TAMPA — In Tampa's mayoral race, candidate Rose Ferlita says she has the home field advantage over opponent Bob Buckhorn.
Her roots in Ybor City go back three generations. When she was growing up, dinner conversations started in English, moved into Spanish and ended in Italian. She reminds voters of her background at almost every chance, at times breaking out a few phrases in Spanish.
"The fact that I am part of the Hispanic population certainly gives me the leg up because they can trust somebody who is part of their community," Ferlita, 65, said.
Ferlita is counting on votes from Tampa's Hispanic community to help her become mayor in the March 22 runoff.
But so is Buckhorn.
A Tampa resident for 25 years, Buckhorn said support gained from the Hispanic/Latino community along the way has been an intimate part of his life.
"We've walked the neighborhoods. We are working the coffee shops. We are doing everything humanly possible to get their vote," Buckhorn said. "I mean, I don't speak Spanish, but I am as ingrained in West Tampa and Spanish-speaking neighborhoods as any official could be."
Voters in West Tampa like that Ferlita speaks their language and knows their culture, and some of the community's Cuban exiles support Buckhorn because he helped them in the past, said Tony Morejon, Hispanic affairs liaison for Hillsborough County government.
Morejon said Hispanics will show up to vote, and he expects to see either candidate include them in executive and other levels of a new administration.
"At least a quarter of this community is Hispanic, and it should reflect there," Morejon said.
According to U.S. census five-year estimates through 2009, 22 percent of Tampa's 335,406 residents are Hispanic/Latino. Nationally, about 15 percent of the population is Hispanic/Latino.
Buckhorn said he has provided service to the Hispanic community as an elected official just as he has to other communities throughout Tampa. Voters in West Tampa want a safe neighborhood and prosperous economy like anyone else, he said, and he's not approaching them differently during the campaign.

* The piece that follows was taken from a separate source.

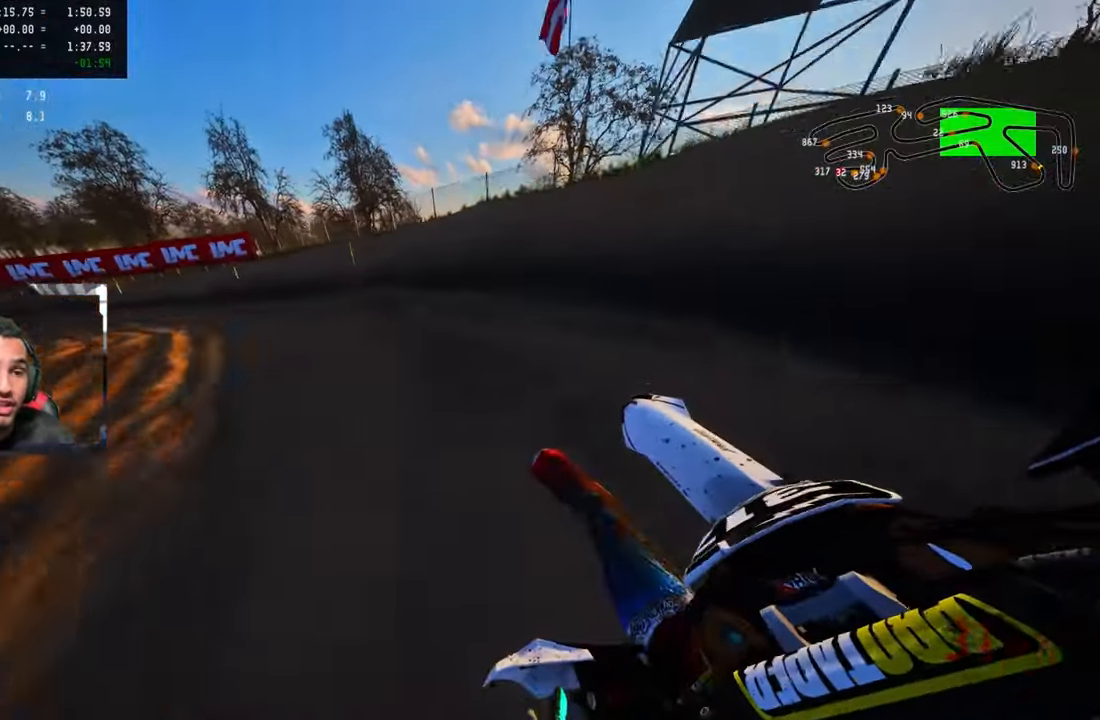
{"buttons": [], "left_stick": "up-left", "right_stick": "up-right", "events": [[17, "R2", "up"], [350, "R2", "down"], [500, "R2", "up"]]}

"They aspire to the same things," Buckhorn, 52, said. "They want folks who are honest, who are competent, who are prepared and who have a plan."
Both candidates say they're in tune with Hispanics in Tampa. Not everyone agrees.
Amarillys Sandwiches and More in West Tampa sees more than 100 customers come through each day, and many stay for long political discussions during breakfast. Co-founder Juan V. Santallana overhears a lot, and says he knows who the community wants for mayor.
"I would honestly say 99.5 percent is Ferlita," Santallana, 53, said. "And I know both of the candidates. They're both good, but Ferlita, honestly, I think has the upper hand."
Both candidates have been to his restaurant since it opened nine months ago. His customers say they like Ferlita's ideas, and they think she will bring Hispanics better representation in city government.
"The Spanish influence is still pretty vivid here," Santallana said.
Jose Toledo, a lawyer who has been in Tampa about 15 years, said nine out of 10 clients are Hispanic. Toledo, 37, said a candidate needs to be part of a community to represent it well, and his clients tell him they identify more with Ferlita.
But Ferlita isn't in touch with the influx of Colombians, Venezuelans and other Latin Americans who moved to Tampa just 20 years ago or so, said Patrick Manteiga, editor of Tampa's 89-year-old newspaper La Gaceta. To him, Ferlita is not the spokeswoman for the community that she claims to be.
Manteiga said too many people support Ferlita instead of Buckhorn because they are voting based on personality instead of qualifications. Even when Ferlita was a county commissioner, Manteiga said he felt Hispanics didn't have a voice.
His newspaper endorsed Buckhorn for mayor. He said Buckhorn can run a government better than Ferlita, and he knows Tampa.
"It isn't just occasionally that he ventures north of Kennedy Boulevard," Manteiga, 46, said. "He does it a lot."
Ferlita leads among Hispanic voters, according to a poll from Hamilton Campaigns, which generally works for Democrats, and was commissioned by the Greater Tampa Chamber of Commerce.
Buckhorn leads by 8 points in West Tampa, according to polling by Frederick Polls, commissioned by Buckhorn's campaign. The first poll has a margin of error of 5.7 points. For the second, it's 5.6 points.
The Tampa Latin Chamber does not plan to endorse either candidate.
"We love both of them," said Al Frederick, the group's president. "Both have helped out our chamber."